__Request__
With the pictures left out, write every entry down exactly.

----- Data for review -----

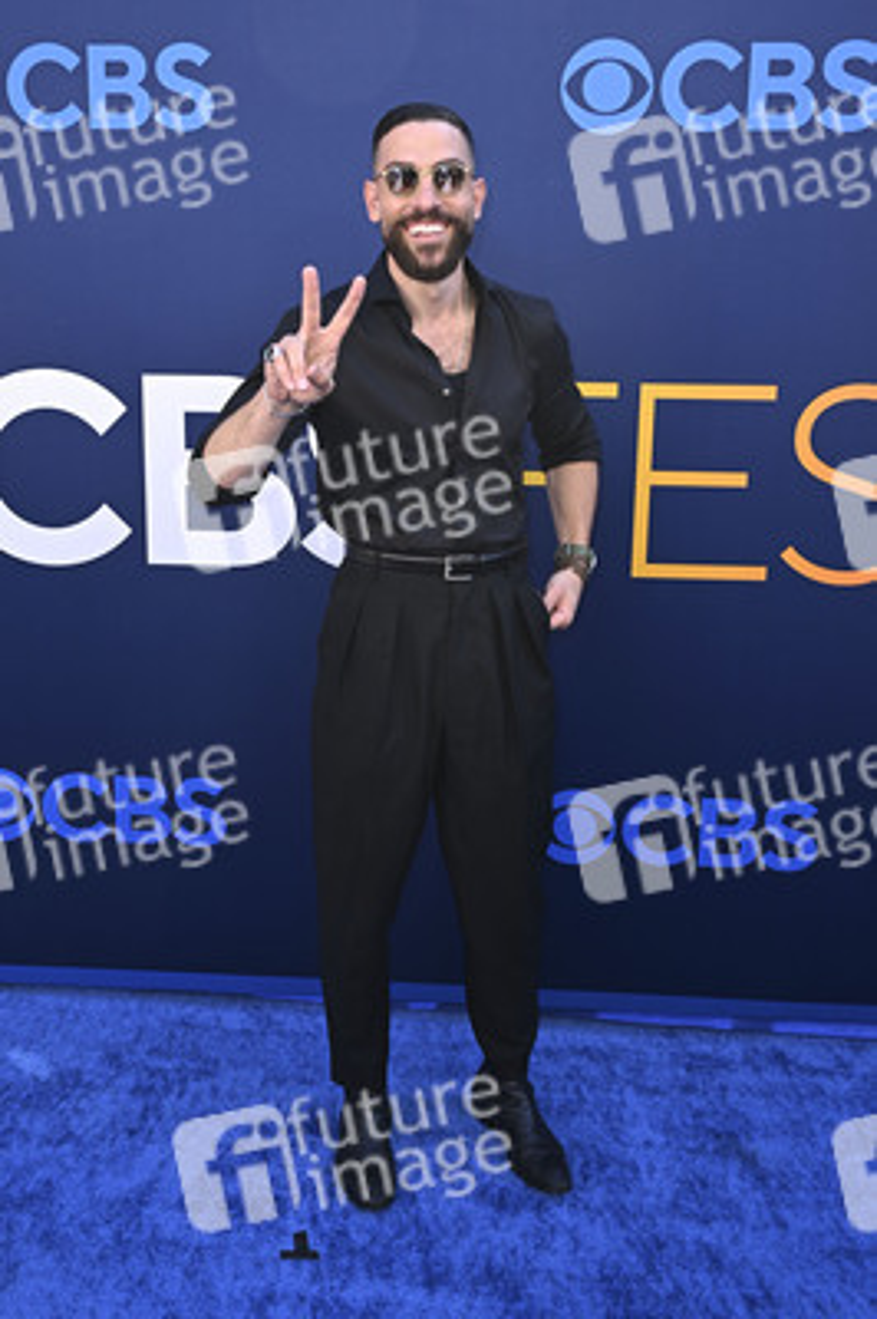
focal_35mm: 29
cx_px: 438
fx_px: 1061
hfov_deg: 44.9
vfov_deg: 63.7
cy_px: 660
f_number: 6.3
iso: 320
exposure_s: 1/200
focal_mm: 29
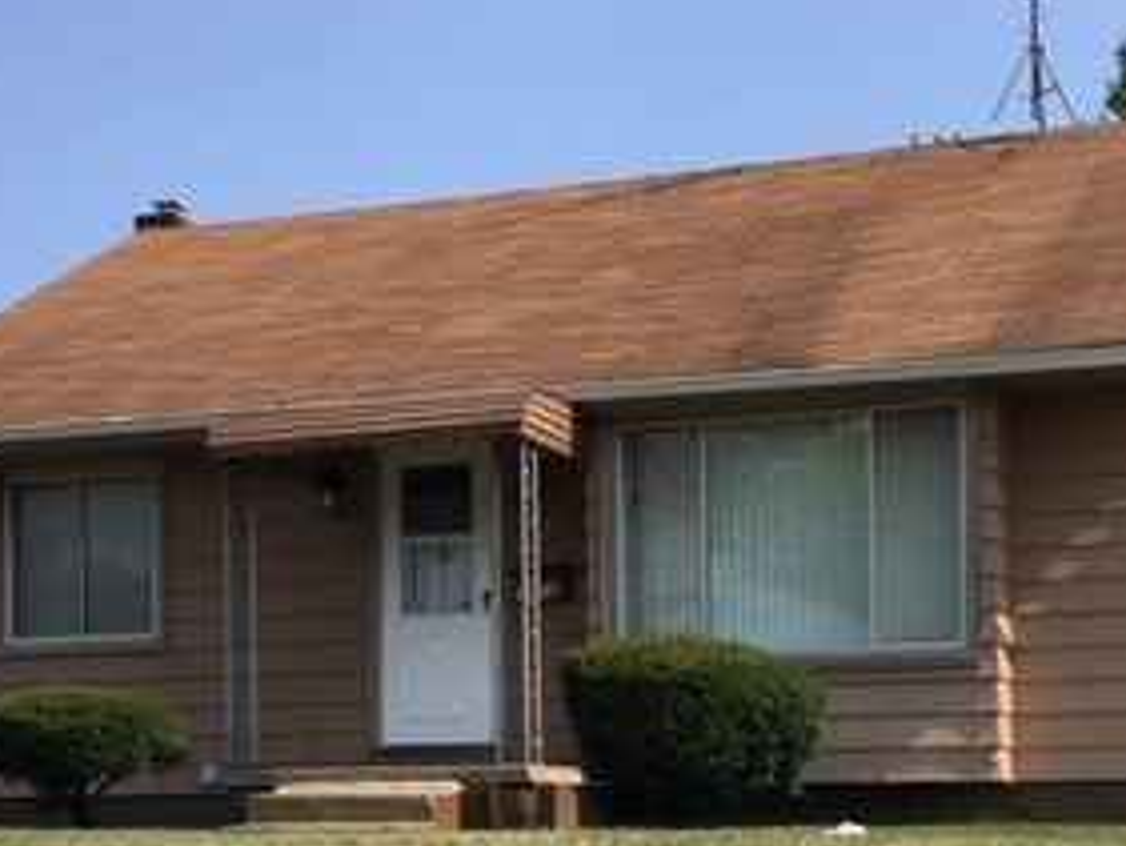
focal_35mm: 66
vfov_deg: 21.4
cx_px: 677
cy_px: 858
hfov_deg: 29.3
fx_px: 2148
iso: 25
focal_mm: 4.15
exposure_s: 1/1425
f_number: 2.2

-----

__Task answer__
focal_35mm: 29
cx_px: 438
fx_px: 1061
hfov_deg: 44.9
vfov_deg: 63.7
cy_px: 660
f_number: 6.3
iso: 320
exposure_s: 1/200
focal_mm: 29
focal_35mm: 66
vfov_deg: 21.4
cx_px: 677
cy_px: 858
hfov_deg: 29.3
fx_px: 2148
iso: 25
focal_mm: 4.15
exposure_s: 1/1425
f_number: 2.2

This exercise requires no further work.